• Brief:
Nothing but the lines from the first line of the records below to the line holding "Apr 12, 2023" belongs in the answer, copied exactly and without pictures.

• Data:
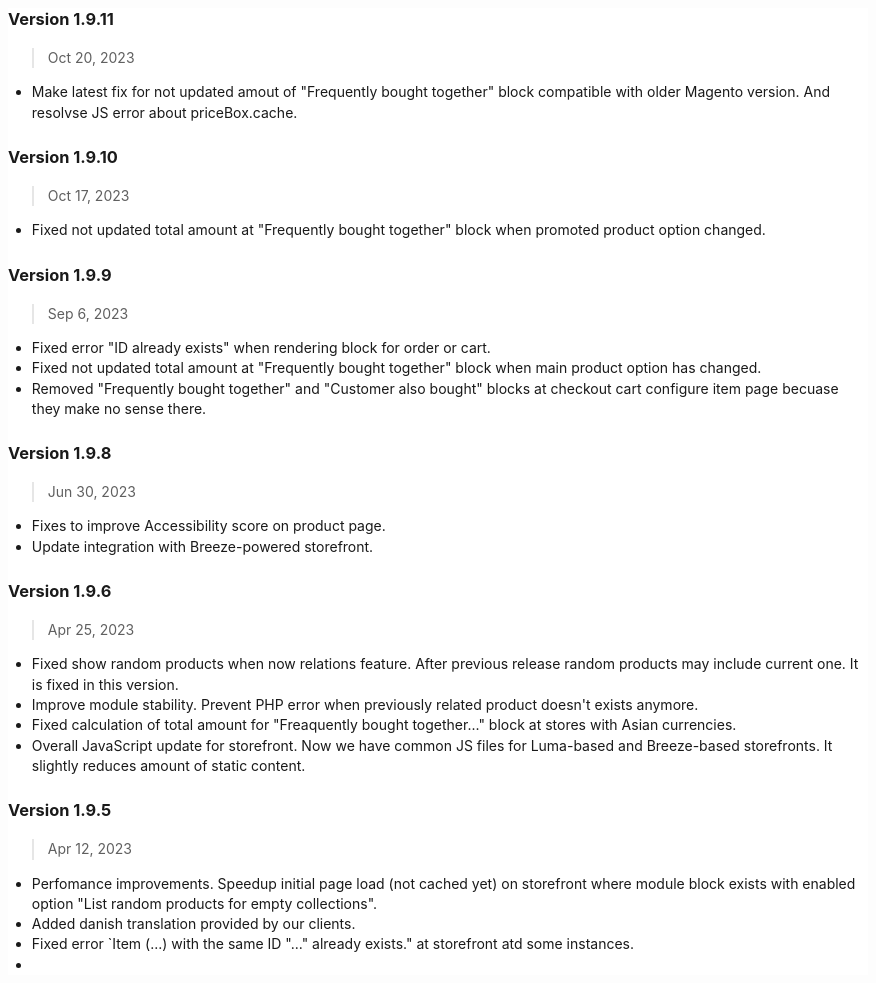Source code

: ### Version 1.9.11

> Oct 20, 2023

 -  Make latest fix for not updated amout of "Frequently bought together" block compatible with older Magento version. And resolvse JS error about priceBox.cache.

### Version 1.9.10

> Oct 17, 2023

 -  Fixed not updated total amount at "Frequently bought together" block when promoted product option changed.

### Version 1.9.9

> Sep 6, 2023

 -  Fixed error "ID already exists" when rendering block for order or cart.
 -  Fixed not updated total amount at "Frequently bought together" block when main product option has changed.
 -  Removed "Frequently bought together" and "Customer also bought" blocks at checkout cart configure item page becuase they make no sense there.

### Version 1.9.8

> Jun 30, 2023

 -  Fixes to improve Accessibility score on product page.
 -  Update integration with Breeze-powered storefront.

### Version 1.9.6

> Apr 25, 2023

 -  Fixed show random products when now relations feature. After previous release random products may include current one. It is fixed in this version.
 -  Improve module stability. Prevent PHP error when previously related product doesn't exists anymore.
 -  Fixed calculation of total amount for "Freaquently bought together..." block at stores with Asian currencies.
 -  Overall JavaScript update for storefront. Now we have common JS files for Luma-based and Breeze-based storefronts. It slightly reduces amount of static content.

### Version 1.9.5

> Apr 12, 2023

 -  Perfomance improvements. Speedup initial page load (not cached yet) on storefront where module block exists with enabled option "List random products for empty collections".
 -  Added danish translation provided by our clients.
 -  Fixed error `Item (...) with the same ID "..." already exists." at storefront atd some instances.
 -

• Reply:
Source code

: ### Version 1.9.11

> Oct 20, 2023

 -  Make latest fix for not updated amout of "Frequently bought together" block compatible with older Magento version. And resolvse JS error about priceBox.cache.

### Version 1.9.10

> Oct 17, 2023

 -  Fixed not updated total amount at "Frequently bought together" block when promoted product option changed.

### Version 1.9.9

> Sep 6, 2023

 -  Fixed error "ID already exists" when rendering block for order or cart.
 -  Fixed not updated total amount at "Frequently bought together" block when main product option has changed.
 -  Removed "Frequently bought together" and "Customer also bought" blocks at checkout cart configure item page becuase they make no sense there.

### Version 1.9.8

> Jun 30, 2023

 -  Fixes to improve Accessibility score on product page.
 -  Update integration with Breeze-powered storefront.

### Version 1.9.6

> Apr 25, 2023

 -  Fixed show random products when now relations feature. After previous release random products may include current one. It is fixed in this version.
 -  Improve module stability. Prevent PHP error when previously related product doesn't exists anymore.
 -  Fixed calculation of total amount for "Freaquently bought together..." block at stores with Asian currencies.
 -  Overall JavaScript update for storefront. Now we have common JS files for Luma-based and Breeze-based storefronts. It slightly reduces amount of static content.

### Version 1.9.5

> Apr 12, 2023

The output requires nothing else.